YOUR INSTRUCTIONS. Retype the data exactly, so that every line matches the original.

DATASET CONTENT.
----------------------------------------

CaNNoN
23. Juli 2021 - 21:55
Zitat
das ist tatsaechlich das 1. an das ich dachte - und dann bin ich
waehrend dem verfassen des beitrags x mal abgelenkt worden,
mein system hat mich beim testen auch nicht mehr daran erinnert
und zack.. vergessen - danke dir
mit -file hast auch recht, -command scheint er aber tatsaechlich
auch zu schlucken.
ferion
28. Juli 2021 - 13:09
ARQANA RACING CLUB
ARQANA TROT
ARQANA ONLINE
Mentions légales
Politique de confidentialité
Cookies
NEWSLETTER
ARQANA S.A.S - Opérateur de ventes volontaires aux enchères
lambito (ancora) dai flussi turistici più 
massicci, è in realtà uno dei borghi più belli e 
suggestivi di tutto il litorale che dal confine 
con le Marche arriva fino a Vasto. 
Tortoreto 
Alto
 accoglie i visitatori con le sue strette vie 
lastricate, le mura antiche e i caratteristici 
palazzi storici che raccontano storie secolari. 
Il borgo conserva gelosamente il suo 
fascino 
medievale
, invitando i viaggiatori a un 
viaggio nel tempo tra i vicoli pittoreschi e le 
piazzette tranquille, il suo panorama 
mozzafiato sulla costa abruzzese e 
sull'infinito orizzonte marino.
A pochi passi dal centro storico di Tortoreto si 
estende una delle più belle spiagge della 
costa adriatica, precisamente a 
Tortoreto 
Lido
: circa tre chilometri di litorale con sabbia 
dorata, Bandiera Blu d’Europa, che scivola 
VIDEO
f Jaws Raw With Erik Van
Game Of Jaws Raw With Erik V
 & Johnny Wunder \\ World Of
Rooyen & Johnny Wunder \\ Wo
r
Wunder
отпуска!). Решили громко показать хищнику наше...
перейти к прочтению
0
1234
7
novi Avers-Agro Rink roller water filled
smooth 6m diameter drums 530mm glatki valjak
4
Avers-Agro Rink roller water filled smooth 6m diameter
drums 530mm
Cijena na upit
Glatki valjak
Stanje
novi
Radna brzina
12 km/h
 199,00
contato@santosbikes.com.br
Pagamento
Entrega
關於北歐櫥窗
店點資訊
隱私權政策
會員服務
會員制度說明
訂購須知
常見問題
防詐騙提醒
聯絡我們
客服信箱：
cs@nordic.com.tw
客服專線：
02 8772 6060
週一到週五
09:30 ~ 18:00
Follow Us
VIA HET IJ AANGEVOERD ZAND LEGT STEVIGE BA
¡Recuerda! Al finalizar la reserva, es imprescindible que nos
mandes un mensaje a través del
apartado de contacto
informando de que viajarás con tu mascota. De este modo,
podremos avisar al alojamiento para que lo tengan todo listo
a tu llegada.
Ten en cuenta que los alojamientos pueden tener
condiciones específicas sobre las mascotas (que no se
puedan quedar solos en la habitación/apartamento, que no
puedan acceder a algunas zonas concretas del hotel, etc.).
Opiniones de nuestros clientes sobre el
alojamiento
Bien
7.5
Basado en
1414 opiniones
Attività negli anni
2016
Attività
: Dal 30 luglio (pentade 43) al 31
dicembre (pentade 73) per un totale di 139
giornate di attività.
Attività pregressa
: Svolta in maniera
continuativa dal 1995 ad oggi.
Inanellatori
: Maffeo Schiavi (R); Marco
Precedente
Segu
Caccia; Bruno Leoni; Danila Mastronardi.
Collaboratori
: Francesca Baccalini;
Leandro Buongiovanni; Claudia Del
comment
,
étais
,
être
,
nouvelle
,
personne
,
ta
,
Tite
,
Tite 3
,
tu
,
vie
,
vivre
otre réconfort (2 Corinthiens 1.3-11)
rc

----------------------------------------

TASK ANSWER.
CaNNoN
23. Juli 2021 - 21:55
Zitat
das ist tatsaechlich das 1. an das ich dachte - und dann bin ich
waehrend dem verfassen des beitrags x mal abgelenkt worden,
mein system hat mich beim testen auch nicht mehr daran erinnert
und zack.. vergessen - danke dir
mit -file hast auch recht, -command scheint er aber tatsaechlich
auch zu schlucken.
ferion
28. Juli 2021 - 13:09
ARQANA RACING CLUB
ARQANA TROT
ARQANA ONLINE
Mentions légales
Politique de confidentialité
Cookies
NEWSLETTER
ARQANA S.A.S - Opérateur de ventes volontaires aux enchères
lambito (ancora) dai flussi turistici più 
massicci, è in realtà uno dei borghi più belli e 
suggestivi di tutto il litorale che dal confine 
con le Marche arriva fino a Vasto. 
Tortoreto 
Alto
 accoglie i visitatori con le sue strette vie 
lastricate, le mura antiche e i caratteristici 
palazzi storici che raccontano storie secolari. 
Il borgo conserva gelosamente il suo 
fascino 
medievale
, invitando i viaggiatori a un 
viaggio nel tempo tra i vicoli pittoreschi e le 
piazzette tranquille, il suo panorama 
mozzafiato sulla costa abruzzese e 
sull'infinito orizzonte marino.
A pochi passi dal centro storico di Tortoreto si 
estende una delle più belle spiagge della 
costa adriatica, precisamente a 
Tortoreto 
Lido
: circa tre chilometri di litorale con sabbia 
dorata, Bandiera Blu d’Europa, che scivola 
VIDEO
f Jaws Raw With Erik Van
Game Of Jaws Raw With Erik V
 & Johnny Wunder \\ World Of
Rooyen & Johnny Wunder \\ Wo
r
Wunder
отпуска!). Решили громко показать хищнику наше...
перейти к прочтению
0
1234
7
novi Avers-Agro Rink roller water filled
smooth 6m diameter drums 530mm glatki valjak
4
Avers-Agro Rink roller water filled smooth 6m diameter
drums 530mm
Cijena na upit
Glatki valjak
Stanje
novi
Radna brzina
12 km/h
 199,00
contato@santosbikes.com.br
Pagamento
Entrega
關於北歐櫥窗
店點資訊
隱私權政策
會員服務
會員制度說明
訂購須知
常見問題
防詐騙提醒
聯絡我們
客服信箱：
cs@nordic.com.tw
客服專線：
02 8772 6060
週一到週五
09:30 ~ 18:00
Follow Us
VIA HET IJ AANGEVOERD ZAND LEGT STEVIGE BA
¡Recuerda! Al finalizar la reserva, es imprescindible que nos
mandes un mensaje a través del
apartado de contacto
informando de que viajarás con tu mascota. De este modo,
podremos avisar al alojamiento para que lo tengan todo listo
a tu llegada.
Ten en cuenta que los alojamientos pueden tener
condiciones específicas sobre las mascotas (que no se
puedan quedar solos en la habitación/apartamento, que no
puedan acceder a algunas zonas concretas del hotel, etc.).
Opiniones de nuestros clientes sobre el
alojamiento
Bien
7.5
Basado en
1414 opiniones
Attività negli anni
2016
Attività
: Dal 30 luglio (pentade 43) al 31
dicembre (pentade 73) per un totale di 139
giornate di attività.
Attività pregressa
: Svolta in maniera
continuativa dal 1995 ad oggi.
Inanellatori
: Maffeo Schiavi (R); Marco
Precedente
Segu
Caccia; Bruno Leoni; Danila Mastronardi.
Collaboratori
: Francesca Baccalini;
Leandro Buongiovanni; Claudia Del
comment
,
étais
,
être
,
nouvelle
,
personne
,
ta
,
Tite
,
Tite 3
,
tu
,
vie
,
vivre
otre réconfort (2 Corinthiens 1.3-11)
rc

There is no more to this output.